When one bean price goes down, the other goes up.
For instance, in 2016, buyers feared that output of Robusta was down because Vietnam had suffered a harvest failure. Consequently, Arabica shot up. However, the market soon corrected upon learning that the Robusta demand would be met.
So coffee is a volatile market.
Arabica is more popular in the US.
Brazil, the biggest exporter, has seen output drop recently. However, this hasn’t reversed a price drop because the market is well supplied from previous high yield harvests. And Indonesia may increase output to compensate.
Analysts blamed poor weather and a beetle infestation destroying stock. Brazilian farmers have also been stockpiling, waiting for a higher price. And it could be soon: harvest output is predicted to continue to fall, which may raise prices.
Also, the strength of the Brazilian real against the US dollar has made Brazilian exports more expensive for their American customers.
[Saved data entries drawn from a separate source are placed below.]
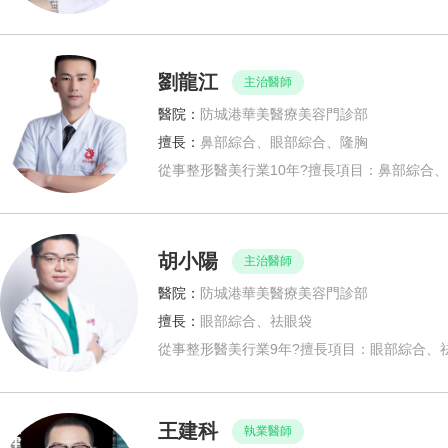
劉龍江
主治醫師
醫院：
防城港華美醫療美容門診部
擅長：
鼻部綜合、眼部綜合、隆胸
從事整形醫美行業10年?擅長項目：鼻部綜合
胡小陽
主治醫師
醫院：
防城港華美醫療美容門診部
擅長：
眼部綜合、祛眼袋
從事整形醫美行業9年?擅長項目：眼部綜合、
王建科
執業醫師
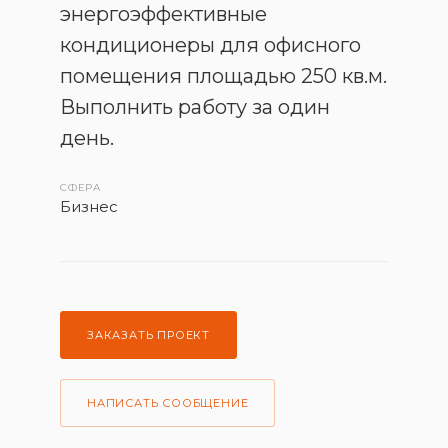
энергоэффективные
кондиционеры для офисного
помещения площадью 250 кв.м.
Выполнить работу за один
день.
СФЕРА
Бизнес
ЗАКАЗАТЬ ПРОЕКТ
НАПИСАТЬ СООБЩЕНИЕ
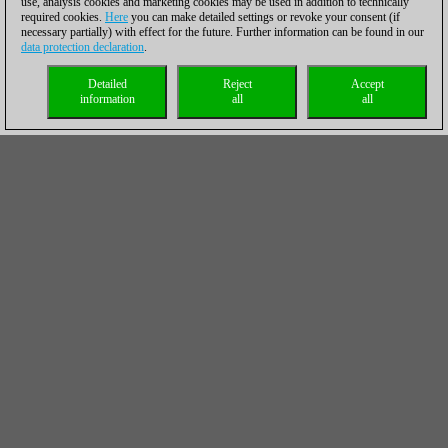
use, analysis cookies and marketing cookies may be used in addition to technically
required cookies.
Here
you can make detailed settings or revoke your consent (if
necessary partially) with effect for the future. Further information can be found in our
data protection declaration
.
Detailed
Reject
Accept
information
all
all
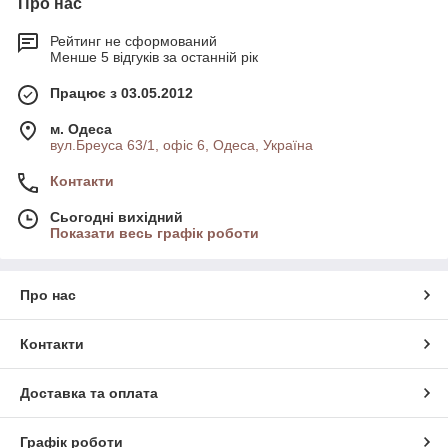
Про нас
Рейтинг не сформований
Менше 5 відгуків за останній рік
Працює з 03.05.2012
м. Одеса
вул.Бреуса 63/1, офіс 6, Одеса, Україна
Контакти
Сьогодні вихідний
Показати весь графік роботи
Про нас
Контакти
Доставка та оплата
Графік роботи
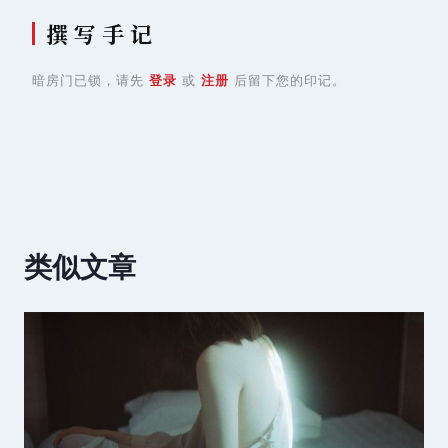
撰 写 手 记
暗房门已锁，请先
登录
或
注册
后留下您的印记。
类似文章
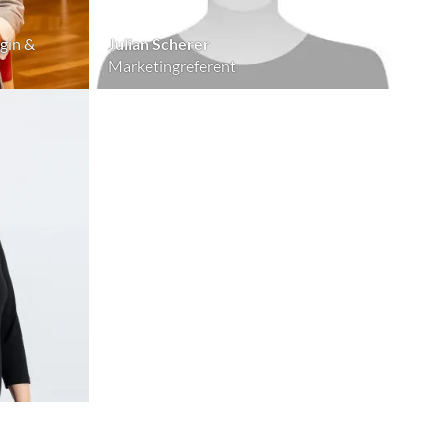
gin &
Julian Scherer
Marketingreferent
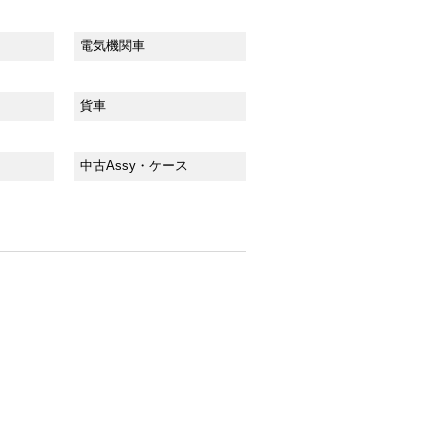
電気機関車
貨車
中古Assy・ケース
This is more significant for Arabica: it is priced in US dollars even though it’s produced in Brazil, meaning it is very sensitive to the value of the dollar.
Robusta is Europe’s bean of choice, with Vietnam as the biggest producer.
Since January, Robusta prices have rocketed due to globally poor crop conditions.
More recently, prices are slightly up because of poor weather and pest outbreaks in India. Customers are beginning to turn to Arabica, so a market correction is not too far off.